• **Work to complete**
Find each line below containing the word "установлению" and copy it.

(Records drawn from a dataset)
※ ※ ※
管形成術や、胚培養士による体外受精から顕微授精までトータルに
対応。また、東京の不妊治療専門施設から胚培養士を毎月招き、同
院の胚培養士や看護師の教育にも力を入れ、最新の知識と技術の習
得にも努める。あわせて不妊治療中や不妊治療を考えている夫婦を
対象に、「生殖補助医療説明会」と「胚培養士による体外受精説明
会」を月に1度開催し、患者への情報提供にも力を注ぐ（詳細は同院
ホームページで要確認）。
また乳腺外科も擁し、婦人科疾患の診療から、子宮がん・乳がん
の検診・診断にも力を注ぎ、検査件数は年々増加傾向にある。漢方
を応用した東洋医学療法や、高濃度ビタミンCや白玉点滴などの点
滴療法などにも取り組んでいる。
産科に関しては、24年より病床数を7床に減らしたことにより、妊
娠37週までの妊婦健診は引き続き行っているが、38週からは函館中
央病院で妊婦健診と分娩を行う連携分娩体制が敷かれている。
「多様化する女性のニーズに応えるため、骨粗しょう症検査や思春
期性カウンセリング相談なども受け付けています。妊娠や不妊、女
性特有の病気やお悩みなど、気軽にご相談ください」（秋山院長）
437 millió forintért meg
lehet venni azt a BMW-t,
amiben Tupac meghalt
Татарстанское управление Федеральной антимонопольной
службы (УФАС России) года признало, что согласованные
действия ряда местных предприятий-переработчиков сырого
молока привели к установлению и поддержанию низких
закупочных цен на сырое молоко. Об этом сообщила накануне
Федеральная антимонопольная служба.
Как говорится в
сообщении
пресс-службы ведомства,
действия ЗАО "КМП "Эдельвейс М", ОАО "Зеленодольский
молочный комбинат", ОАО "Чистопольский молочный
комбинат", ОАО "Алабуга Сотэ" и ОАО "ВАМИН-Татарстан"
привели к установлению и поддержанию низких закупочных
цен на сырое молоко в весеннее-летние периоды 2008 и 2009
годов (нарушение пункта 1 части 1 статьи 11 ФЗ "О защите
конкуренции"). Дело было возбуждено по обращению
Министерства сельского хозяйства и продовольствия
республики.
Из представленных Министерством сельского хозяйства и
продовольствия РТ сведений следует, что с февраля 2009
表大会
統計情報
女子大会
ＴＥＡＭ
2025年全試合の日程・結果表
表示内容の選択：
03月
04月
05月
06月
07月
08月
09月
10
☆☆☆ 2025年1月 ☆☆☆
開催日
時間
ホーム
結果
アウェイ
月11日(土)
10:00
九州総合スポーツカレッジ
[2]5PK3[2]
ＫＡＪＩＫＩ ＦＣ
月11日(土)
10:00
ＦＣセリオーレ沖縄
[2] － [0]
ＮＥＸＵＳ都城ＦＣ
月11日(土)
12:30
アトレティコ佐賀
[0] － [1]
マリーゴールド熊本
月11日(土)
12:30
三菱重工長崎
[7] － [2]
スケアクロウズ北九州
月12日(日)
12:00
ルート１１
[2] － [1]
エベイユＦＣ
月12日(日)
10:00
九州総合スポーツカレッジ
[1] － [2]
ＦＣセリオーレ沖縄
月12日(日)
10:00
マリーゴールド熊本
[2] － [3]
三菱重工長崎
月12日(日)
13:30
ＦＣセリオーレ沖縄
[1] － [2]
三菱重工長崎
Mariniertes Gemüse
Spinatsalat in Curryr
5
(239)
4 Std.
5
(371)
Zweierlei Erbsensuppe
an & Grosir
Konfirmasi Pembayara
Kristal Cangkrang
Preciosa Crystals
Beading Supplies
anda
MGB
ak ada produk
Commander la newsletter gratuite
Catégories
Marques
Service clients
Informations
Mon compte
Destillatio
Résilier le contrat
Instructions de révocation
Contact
※ ※ ※
• **Written answer**
молока привели к установлению и поддержанию низких
привели к установлению и поддержанию низких закупочных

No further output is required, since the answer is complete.